This blog by Antony Hebblethwaite was sent to me by a friend.
When Hate Clouds Love Scape
Mr. Hebblethwaite has me pondering the pain of this reality: when anyone loves his or her ideology more than other human beings, that person is engaging in emotional abuse.
To bring it closer to home: when I love my ideology more than my family, particularly my children, I am committing emotional abuse.
To make it more specific: when I love my religion or my politics or "the way we've always done things", or my "values" more than I love someone in my life with whom I have any sort of considered relationship, I am violating that relationship at its core. I am saying that the inherent worth and dignity of that person's life is of less value than a set of ideas I have.
Regardless of how important any of us think that a particular set of ideas is, that is finally all that they are. Ideas. Ideas: organized, prioritized, tested, honored, followed, obeyed, taught, learned, read, considered, pondered and reflected on, required, demanded, dogmatized, divinized. It does not matter. They remain simply what they are: human mental movements. And if you stop and think about it, humans produce "movements" at both ends of our bodies. And, while we may not notice the similarity, often allowing things to move (out of our heads, or out of our colons, it matters not) can be a very cleansing, freeing experience.
But, much more to the point: human beings. Especially the ones I have a considered relationship with. They walk. They breathe. They think. They feel. They get hungry and filled. They laugh and cry. They rejoice and they fear. They reach out and they recoil. Every single one of them wants as deeply as I do to be accepted and allowed.
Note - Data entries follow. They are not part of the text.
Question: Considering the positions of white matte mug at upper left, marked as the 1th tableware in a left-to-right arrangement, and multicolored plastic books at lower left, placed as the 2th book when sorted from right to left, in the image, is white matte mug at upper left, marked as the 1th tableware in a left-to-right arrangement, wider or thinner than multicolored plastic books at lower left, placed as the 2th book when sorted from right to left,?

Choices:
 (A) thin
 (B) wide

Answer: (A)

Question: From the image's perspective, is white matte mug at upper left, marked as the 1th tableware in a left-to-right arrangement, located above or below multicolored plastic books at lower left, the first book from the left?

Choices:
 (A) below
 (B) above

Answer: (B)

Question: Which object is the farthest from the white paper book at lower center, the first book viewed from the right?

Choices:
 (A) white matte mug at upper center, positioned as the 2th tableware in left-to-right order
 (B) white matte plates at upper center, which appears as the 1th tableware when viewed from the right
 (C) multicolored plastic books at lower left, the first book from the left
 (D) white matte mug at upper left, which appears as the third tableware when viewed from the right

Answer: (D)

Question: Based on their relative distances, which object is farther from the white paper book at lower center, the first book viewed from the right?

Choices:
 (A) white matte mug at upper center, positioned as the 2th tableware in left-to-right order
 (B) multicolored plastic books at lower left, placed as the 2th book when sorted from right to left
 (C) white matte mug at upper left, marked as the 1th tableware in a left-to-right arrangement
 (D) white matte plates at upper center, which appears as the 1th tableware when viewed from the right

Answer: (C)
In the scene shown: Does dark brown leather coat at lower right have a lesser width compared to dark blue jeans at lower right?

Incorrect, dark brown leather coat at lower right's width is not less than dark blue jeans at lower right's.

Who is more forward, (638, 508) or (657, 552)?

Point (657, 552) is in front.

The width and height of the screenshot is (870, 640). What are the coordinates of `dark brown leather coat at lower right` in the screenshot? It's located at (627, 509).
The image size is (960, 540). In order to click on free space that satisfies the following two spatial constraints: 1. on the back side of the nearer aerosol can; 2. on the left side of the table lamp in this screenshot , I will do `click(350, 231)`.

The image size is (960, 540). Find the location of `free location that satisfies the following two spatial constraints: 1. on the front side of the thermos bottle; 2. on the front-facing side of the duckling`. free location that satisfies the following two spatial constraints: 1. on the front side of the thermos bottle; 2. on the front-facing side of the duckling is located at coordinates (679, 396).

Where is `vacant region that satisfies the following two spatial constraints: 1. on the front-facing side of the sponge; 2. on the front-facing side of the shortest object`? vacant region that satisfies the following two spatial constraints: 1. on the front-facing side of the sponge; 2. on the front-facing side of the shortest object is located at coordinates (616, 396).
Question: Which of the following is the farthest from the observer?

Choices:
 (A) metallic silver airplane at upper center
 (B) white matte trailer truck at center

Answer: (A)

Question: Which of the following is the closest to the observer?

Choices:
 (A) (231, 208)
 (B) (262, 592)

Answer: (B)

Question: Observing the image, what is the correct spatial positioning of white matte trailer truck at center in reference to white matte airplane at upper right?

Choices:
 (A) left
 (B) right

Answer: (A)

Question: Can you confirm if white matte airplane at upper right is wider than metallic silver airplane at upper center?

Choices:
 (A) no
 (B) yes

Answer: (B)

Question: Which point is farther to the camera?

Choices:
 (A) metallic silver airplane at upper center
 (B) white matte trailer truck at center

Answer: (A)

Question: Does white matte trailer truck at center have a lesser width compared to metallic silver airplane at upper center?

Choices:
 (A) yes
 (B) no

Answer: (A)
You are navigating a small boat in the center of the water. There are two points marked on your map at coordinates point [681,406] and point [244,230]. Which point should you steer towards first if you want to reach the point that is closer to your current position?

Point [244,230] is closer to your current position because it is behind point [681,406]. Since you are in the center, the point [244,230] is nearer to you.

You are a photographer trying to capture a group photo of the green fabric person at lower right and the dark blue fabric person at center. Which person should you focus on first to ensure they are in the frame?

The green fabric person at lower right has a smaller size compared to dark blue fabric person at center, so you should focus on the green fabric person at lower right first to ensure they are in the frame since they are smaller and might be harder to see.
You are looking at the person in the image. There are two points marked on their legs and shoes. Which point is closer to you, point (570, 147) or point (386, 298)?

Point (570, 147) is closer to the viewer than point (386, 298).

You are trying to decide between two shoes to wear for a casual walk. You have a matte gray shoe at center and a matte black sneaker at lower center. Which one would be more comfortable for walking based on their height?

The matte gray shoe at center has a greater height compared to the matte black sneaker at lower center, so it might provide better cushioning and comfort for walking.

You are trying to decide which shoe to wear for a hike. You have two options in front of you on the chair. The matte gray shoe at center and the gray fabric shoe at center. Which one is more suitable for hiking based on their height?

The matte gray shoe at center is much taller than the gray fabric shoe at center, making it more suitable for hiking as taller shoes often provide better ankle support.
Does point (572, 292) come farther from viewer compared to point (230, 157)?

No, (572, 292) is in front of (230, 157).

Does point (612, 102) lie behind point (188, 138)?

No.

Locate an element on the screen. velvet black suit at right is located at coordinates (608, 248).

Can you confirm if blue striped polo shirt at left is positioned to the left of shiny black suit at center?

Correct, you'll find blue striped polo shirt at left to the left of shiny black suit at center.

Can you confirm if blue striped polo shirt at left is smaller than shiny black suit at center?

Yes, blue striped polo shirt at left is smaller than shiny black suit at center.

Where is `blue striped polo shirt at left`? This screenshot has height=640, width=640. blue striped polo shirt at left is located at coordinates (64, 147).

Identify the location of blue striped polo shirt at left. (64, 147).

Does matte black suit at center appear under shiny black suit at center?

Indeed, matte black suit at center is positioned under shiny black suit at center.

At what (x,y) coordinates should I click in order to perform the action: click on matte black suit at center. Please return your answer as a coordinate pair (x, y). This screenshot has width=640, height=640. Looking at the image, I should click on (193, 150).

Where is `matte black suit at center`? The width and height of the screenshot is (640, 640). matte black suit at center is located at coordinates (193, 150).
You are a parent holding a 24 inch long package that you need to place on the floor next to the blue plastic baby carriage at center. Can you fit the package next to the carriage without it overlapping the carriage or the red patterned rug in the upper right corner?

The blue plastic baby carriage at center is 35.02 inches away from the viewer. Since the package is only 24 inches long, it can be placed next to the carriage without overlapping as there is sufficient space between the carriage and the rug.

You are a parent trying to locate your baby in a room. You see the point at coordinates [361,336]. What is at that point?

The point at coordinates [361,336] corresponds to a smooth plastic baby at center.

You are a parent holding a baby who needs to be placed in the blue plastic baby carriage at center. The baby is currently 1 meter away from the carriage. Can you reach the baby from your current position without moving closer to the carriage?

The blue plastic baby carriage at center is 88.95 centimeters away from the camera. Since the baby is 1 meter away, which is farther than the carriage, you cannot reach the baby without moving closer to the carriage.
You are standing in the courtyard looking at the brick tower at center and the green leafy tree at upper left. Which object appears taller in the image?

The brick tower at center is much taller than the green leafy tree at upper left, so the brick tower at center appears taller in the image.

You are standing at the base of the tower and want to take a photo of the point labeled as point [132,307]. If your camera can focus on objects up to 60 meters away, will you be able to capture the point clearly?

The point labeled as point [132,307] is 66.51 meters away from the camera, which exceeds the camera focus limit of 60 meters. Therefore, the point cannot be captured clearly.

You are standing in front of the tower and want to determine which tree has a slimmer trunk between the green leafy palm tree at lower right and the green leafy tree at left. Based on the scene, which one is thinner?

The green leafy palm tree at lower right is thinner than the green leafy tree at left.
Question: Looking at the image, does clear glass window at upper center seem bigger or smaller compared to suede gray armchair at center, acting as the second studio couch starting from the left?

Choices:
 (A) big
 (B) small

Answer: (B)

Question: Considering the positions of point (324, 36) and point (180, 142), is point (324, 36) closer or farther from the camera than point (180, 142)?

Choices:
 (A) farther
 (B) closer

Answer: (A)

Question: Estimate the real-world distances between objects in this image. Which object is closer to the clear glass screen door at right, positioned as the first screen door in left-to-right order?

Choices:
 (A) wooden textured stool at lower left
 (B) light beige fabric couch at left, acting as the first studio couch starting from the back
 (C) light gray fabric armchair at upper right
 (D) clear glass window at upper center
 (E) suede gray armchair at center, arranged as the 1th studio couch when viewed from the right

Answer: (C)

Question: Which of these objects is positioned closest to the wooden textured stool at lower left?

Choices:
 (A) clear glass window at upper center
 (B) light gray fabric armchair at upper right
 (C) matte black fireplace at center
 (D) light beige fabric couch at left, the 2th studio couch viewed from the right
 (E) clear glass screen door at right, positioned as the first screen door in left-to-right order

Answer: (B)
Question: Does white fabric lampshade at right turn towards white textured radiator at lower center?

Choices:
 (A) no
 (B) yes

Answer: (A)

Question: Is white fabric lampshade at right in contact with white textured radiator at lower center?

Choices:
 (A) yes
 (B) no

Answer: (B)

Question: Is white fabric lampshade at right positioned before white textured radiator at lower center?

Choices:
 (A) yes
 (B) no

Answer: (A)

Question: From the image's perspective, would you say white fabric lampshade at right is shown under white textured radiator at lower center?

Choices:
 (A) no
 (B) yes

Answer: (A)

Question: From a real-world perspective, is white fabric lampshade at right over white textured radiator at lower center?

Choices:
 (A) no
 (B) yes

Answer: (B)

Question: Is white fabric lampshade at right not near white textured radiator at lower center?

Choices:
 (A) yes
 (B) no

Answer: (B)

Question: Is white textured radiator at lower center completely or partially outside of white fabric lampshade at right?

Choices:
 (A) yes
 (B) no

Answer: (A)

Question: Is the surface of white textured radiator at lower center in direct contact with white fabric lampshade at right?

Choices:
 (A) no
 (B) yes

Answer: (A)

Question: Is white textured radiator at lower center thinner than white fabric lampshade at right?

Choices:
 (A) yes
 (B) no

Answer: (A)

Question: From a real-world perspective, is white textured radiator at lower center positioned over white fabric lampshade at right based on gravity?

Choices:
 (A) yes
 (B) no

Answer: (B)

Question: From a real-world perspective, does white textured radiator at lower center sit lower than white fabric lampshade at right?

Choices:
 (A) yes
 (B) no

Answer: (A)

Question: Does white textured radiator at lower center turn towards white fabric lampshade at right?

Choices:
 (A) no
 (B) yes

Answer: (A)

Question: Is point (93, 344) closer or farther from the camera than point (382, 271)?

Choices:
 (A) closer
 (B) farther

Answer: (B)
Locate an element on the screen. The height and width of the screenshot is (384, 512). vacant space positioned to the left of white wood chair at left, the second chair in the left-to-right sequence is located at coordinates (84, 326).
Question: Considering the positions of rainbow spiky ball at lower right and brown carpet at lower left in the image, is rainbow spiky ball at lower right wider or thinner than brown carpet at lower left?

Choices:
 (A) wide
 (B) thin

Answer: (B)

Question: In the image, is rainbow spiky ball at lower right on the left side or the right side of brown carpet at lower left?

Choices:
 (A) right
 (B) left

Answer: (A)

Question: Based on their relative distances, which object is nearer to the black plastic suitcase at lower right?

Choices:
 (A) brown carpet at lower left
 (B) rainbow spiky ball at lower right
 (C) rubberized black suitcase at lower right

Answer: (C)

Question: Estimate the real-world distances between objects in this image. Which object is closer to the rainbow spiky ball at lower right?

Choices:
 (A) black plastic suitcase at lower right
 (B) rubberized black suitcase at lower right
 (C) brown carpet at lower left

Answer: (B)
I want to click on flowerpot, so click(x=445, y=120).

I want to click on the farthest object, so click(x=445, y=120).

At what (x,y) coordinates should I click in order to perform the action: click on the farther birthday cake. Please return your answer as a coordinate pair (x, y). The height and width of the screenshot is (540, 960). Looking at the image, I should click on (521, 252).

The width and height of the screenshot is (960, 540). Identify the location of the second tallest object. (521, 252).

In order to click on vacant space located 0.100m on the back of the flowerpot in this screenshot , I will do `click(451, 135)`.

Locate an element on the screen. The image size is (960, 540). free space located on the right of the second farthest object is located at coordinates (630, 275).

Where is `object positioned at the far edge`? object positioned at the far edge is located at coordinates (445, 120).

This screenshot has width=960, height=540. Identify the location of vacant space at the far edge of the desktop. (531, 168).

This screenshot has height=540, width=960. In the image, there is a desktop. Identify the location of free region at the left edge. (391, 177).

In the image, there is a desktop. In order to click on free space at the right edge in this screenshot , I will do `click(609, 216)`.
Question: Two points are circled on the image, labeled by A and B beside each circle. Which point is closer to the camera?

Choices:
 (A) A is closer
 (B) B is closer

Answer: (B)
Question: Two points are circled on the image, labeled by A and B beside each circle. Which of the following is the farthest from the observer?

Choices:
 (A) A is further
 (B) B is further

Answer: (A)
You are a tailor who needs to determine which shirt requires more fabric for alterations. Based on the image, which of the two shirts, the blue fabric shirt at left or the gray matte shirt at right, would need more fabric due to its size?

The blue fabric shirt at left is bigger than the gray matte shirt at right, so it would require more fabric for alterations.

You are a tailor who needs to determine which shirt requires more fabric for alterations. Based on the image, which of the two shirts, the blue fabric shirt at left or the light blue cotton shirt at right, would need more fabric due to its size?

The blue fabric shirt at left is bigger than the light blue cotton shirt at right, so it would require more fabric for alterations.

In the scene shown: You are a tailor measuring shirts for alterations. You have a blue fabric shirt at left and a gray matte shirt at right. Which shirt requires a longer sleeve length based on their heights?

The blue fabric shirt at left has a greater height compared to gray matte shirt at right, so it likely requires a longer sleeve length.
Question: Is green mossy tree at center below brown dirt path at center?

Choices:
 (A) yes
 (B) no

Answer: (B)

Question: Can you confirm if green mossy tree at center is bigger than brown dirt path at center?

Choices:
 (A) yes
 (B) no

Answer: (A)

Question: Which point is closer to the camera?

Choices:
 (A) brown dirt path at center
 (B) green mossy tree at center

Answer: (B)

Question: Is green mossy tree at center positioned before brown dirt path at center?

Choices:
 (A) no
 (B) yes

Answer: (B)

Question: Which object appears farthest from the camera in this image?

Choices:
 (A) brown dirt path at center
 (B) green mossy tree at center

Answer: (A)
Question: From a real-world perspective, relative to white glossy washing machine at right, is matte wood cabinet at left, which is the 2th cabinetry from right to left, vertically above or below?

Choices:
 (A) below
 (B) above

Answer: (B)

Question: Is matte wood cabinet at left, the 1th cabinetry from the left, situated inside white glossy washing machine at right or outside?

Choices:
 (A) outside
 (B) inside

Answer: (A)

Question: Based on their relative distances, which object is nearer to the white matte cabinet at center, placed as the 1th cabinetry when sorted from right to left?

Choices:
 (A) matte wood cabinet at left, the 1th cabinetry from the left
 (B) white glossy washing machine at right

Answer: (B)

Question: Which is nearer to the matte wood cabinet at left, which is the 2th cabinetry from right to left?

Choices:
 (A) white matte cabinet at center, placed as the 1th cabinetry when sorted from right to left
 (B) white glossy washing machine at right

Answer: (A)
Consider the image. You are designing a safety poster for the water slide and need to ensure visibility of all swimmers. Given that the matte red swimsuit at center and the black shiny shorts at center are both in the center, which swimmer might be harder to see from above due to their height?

Accepted and allowed. To be who they are, as they are. To be asked or required to be otherwise is abuse. Ask a tree to be a rock. Ask a river to be an asphalt highway. Ask a dog to be a hawk. How absurd. Ask a child to be an adult. Ask an artist never to paint again. Ask a dancer never to move again. Ask a child or friend, brother or sister, neighbor or colleague who is gay to be straight. In any of these, the asking is absurd and to insist is abuse. It abuses the real person, the reality of the life, the real breath drawn into the real body that really lives, and asks it to do otherwise. It is to require that person that we say we have a considered relationship with . . . to die.
Which do you love more: Jesus or your son? Which do you love more: your family values or your daughter? Which do you love more: how the members of the club will think of you or your brother? Which do you love more: how good people are supposed to behave or your life-long friend?
Not fair! These are false-dichotomies, we may protest. But, every single one of them are a choice between human ideologies of a sort and real human beings. Some who read this will simply think it absurd: that anyone chould choose ideology over people. But, it happens all the time.
Watch the man with a WWJD bracelet on scream at his daughter because she has a boyfriend of the wrong color. It's clear what Jesus would have done. He'd have invited the young man to dinner. But, dad's Christian ideology which prefers his skin color over other skin colors is more important than his daughter's young companion or more so, his daughter herself.
Watch the mother quote bible scriptures unending to her son, on any given topic in an attempt to change him. She has not listened to him, and he has stopped listening to her. Her ideology of "the truth" is more important than her true son.
Where to start? How about the mirror? Can I allow the truth of who that is reflected back to me? Or, must some set of ideas about who I am take presidence over who I really am? The choice is the difference in living my life, and abusing it. And, how I treat myself, standing in the mirror, is going to be how I treat others. Hmmm. Sounds like something Jesus (and Lao Tzu, and the Buddha and the Gita and the Torah) said.